Identifiable Patterns of Trait, State, and Experience in Chronic Stroke Recovery

Background: Considerable evidence indicates that the functional connectome of the healthy human brain is highly stable, analogous to a fingerprint. Objective: We investigated the stability of functional connectivity across tasks and sessions in a cohort of individuals with chronic stroke using a supervised machine learning approach. Methods: Twelve individuals with chronic stroke underwent functional magnetic resonance imaging (fMRI) seven times over 18 weeks. The middle 6 weeks consisted of intensive aphasia therapy. We collected fMRI data during rest and performance of 2 tasks. We calculated functional connectivity metrics for each imaging run, then applied a support vector machine to classify data on the basis of participant, task, and time point (pre- or posttherapy). Permutation testing established statistical significance.
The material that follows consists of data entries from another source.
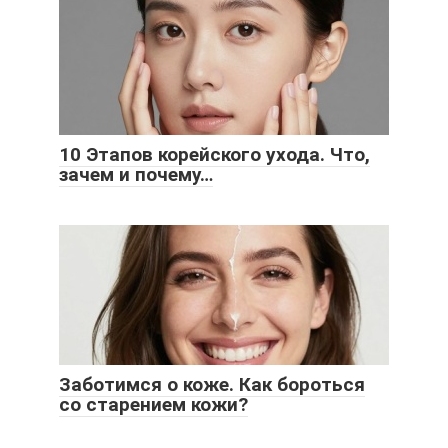
10 Этапов корейского ухода. Что,
зачем и почему…
Заботимся о коже. Как бороться
со старением кожи?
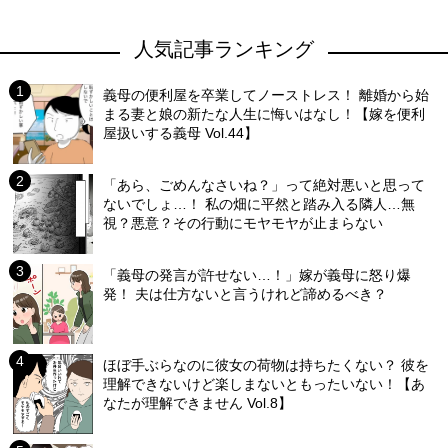
人気記事ランキング
義母の便利屋を卒業してノーストレス！ 離婚から始
まる妻と娘の新たな人生に悔いはなし！【嫁を便利
屋扱いする義母 Vol.44】
「あら、ごめんなさいね？」って絶対悪いと思って
ないでしょ…！ 私の畑に平然と踏み入る隣人…無
視？悪意？その行動にモヤモヤが止まらない
「義母の発言が許せない…！」嫁が義母に怒り爆
発！ 夫は仕方ないと言うけれど諦めるべき？
ほぼ手ぶらなのに彼女の荷物は持ちたくない？ 彼を
理解できないけど楽しまないともったいない！【あ
なたが理解できません Vol.8】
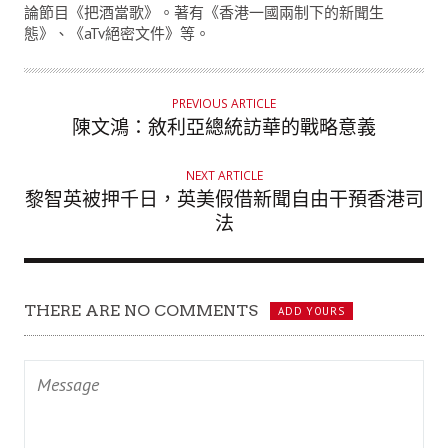
論節目《把酒當歌》。著有《香港一國兩制下的新聞生
R
態》、《aTv絕密文件》等。
PREVIOUS ARTICLE
陳文鴻：敘利亞總統訪華的戰略意義
NEXT ARTICLE
黎智英被押千日，英美假借新聞自由干預香港司
法
THERE ARE NO COMMENTS
ADD YOURS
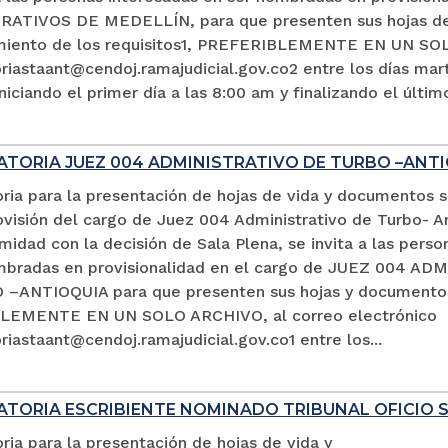
ATIVOS DE MEDELLÍN, para que presenten sus hojas de 
miento de los requisitos1, PREFERIBLEMENTE EN UN SOL
iastaant@cendoj.ramajudicial.gov.co2 entre los días mart
niciando el primer día a las 8:00 am y finalizando el últim
TORIA JUEZ 004 ADMINISTRATIVO DE TURBO –ANTI
ria para la presentación de hojas de vida y documentos 
ovisión del cargo de Juez 004 Administrativo de Turbo- An
idad con la decisión de Sala Plena, se invita a las perso
mbradas en provisionalidad en el cargo de JUEZ 004 A
–ANTIOQUIA para que presenten sus hojas y documento
LEMENTE EN UN SOLO ARCHIVO, al correo electrónico
iastaant@cendoj.ramajudicial.gov.co1 entre los...
TORIA ESCRIBIENTE NOMINADO TRIBUNAL OFICIO 
ia para la presentación de hojas de vida y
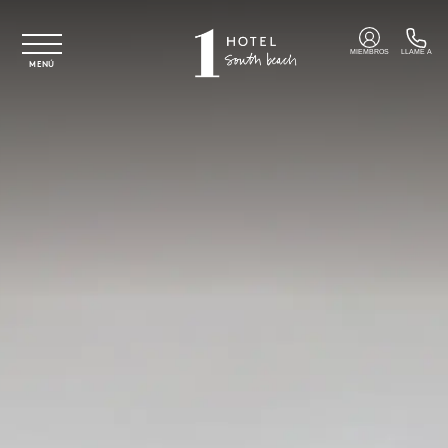
Ir al contenido principal
MIEMBROS
LLAME A
MENÚ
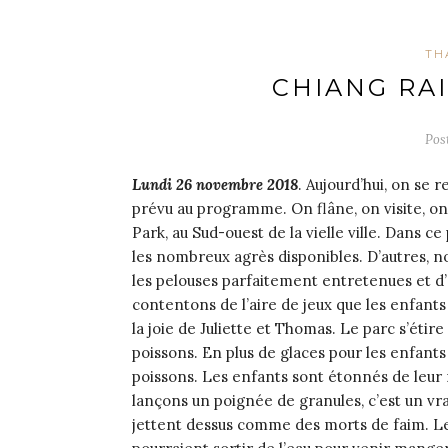
TH
CHIANG RA
Pos
Lundi 26 novembre 2018
. Aujourd’hui, on se
prévu au programme. On flâne, on visite, on
Park, au Sud-ouest de la vielle ville. Dans c
les nombreux agrès disponibles. D’autres, n
les pelouses parfaitement entretenues et d’
contentons de l’aire de jeux que les enfant
la joie de Juliette et Thomas. Le parc s’étir
poissons. En plus de glaces pour les enfants
poissons. Les enfants sont étonnés de leur n
lançons un poignée de granules, c’est un vr
jettent dessus comme des morts de faim. Le 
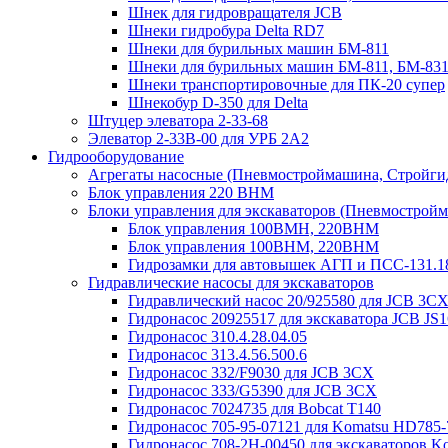
Шнек для гидровращателя JCB
Шнеки гидробура Delta RD7
Шнеки для бурильных машин БМ-811
Шнеки для бурильных машин БМ-811, БМ-831
Шнеки транспортировочные для ПК-20 супер
Шнекобур D-350 для Delta
Штуцер элеватора 2-33-68
Элеватор 2-33В-00 для УРБ 2А2
Гидрооборудование
Агрегаты насосные (Пневмостроймашина, Стройги
Блок управления 220 BHM
Блоки управления для экскаваторов (Пневмостро
Блок управления 100ВМН, 220ВНМ
Блок управления 100ВНМ, 220ВНМ
Гидрозамки для автовышек АГП и ПСС-131.1
Гидравлические насосы для экскаваторов
Гидравлический насос 20/925580 для JCB 3C
Гидронасос 20925517 для экскаватора JCB JS
Гидронасос 310.4.28.04.05
Гидронасос 313.4.56.500.6
Гидронасос 332/F9030 для JCB 3CX
Гидронасос 333/G5390 для JCB 3CX
Гидронасос 7024735 для Bobcat T140
Гидронасос 705-95-07121 для Komatsu HD785-
Гидронасос 708-2H-00450 для экскаваторов K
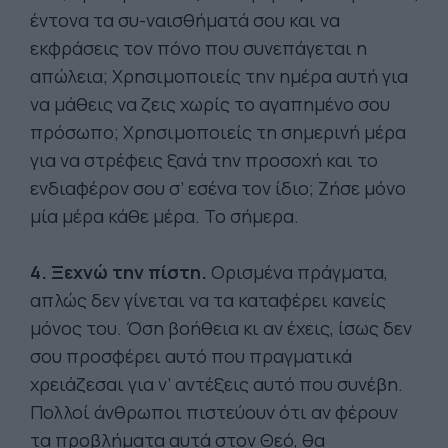
έντονα τα συ-ναισθήματά σου και να
εκφράσεις τον πόνο που συνεπάγεται η
απώλεια; Χρησιμοποιείς την ημέρα αυτή για
να μάθεις να ζεις χωρίς το αγαπημένο σου
πρόσωπο; Χρησιμοποιείς τη σημερινή μέρα
για να στρέφεις ξανά την προσοχή και το
ενδιαφέρον σου σ’ εσένα τον ίδιο; Ζήσε μόνο
μία μέρα κάθε μέρα. Το σήμερα.
4. Ξεχνώ την πίστη.
Ορισμένα πράγματα,
απλώς δεν γίνεται να τα καταφέρει κανείς
μόνος του. Όση βοήθεια κι αν έχεις, ίσως δεν
σου προσφέρει αυτό που πραγματικά
χρειάζεσαι για ν’ αντέξεις αυτό που συνέβη.
Πολλοί άνθρωποι πιστεύουν ότι αν φέρουν
τα προβλήματα αυτά στον Θεό, θα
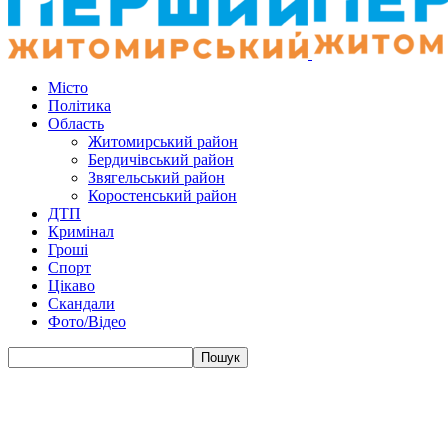
Місто
Політика
Область
Житомирський район
Бердичівський район
Звягельський район
Коростенський район
ДТП
Кримінал
Гроші
Спорт
Цікаво
Скандали
Фото/Відео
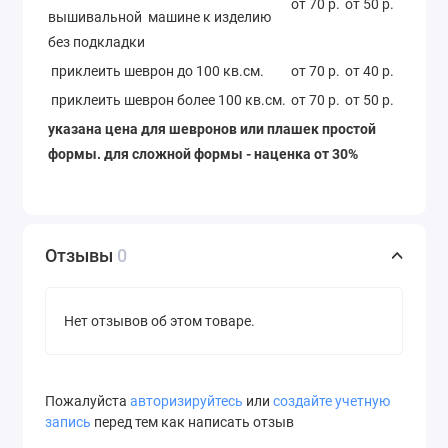
от 70 р.
от 50 р.
вышивальной машине к изделию
без подкладки
приклеить шеврон до 100 кв.см.
от 70 р.
от 40 р.
приклеить шеврон более 100 кв.см.
от 70 р.
от 50 р.
указана цена для шевронов или плашек простой
формы. для сложной формы - наценка от 30%
Отзывы
0
Нет отзывов об этом товаре.
Пожалуйста
авторизируйтесь
или
создайте учетную
запись
перед тем как написать отзыв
Results: Whole brain functional connectivity matrices could be classified at levels significantly greater than chance on the basis of participant (87.1% accuracy; P <.0001), task (68.1% accuracy; P =.002), and time point (72.1% accuracy; P =.015). All significant effects were reproduced using only the contralesional right hemisphere; the left hemisphere revealed significant effects for participant and task, but not time point. Resting state data could also be used to classify task-based data according to subject (66.0%; P <.0001). While the strongest posttherapy changes occurred among regions outside putative language networks, connections with traditional language-associated regions were significantly more positively correlated with behavioral outcome measures, and other regions had more negative correlations and intrahemispheric connections. Conclusions: Findings suggest the profound importance of considering interindividual variability when interpreting mechanisms of recovery in studies of functional connectivity in stroke.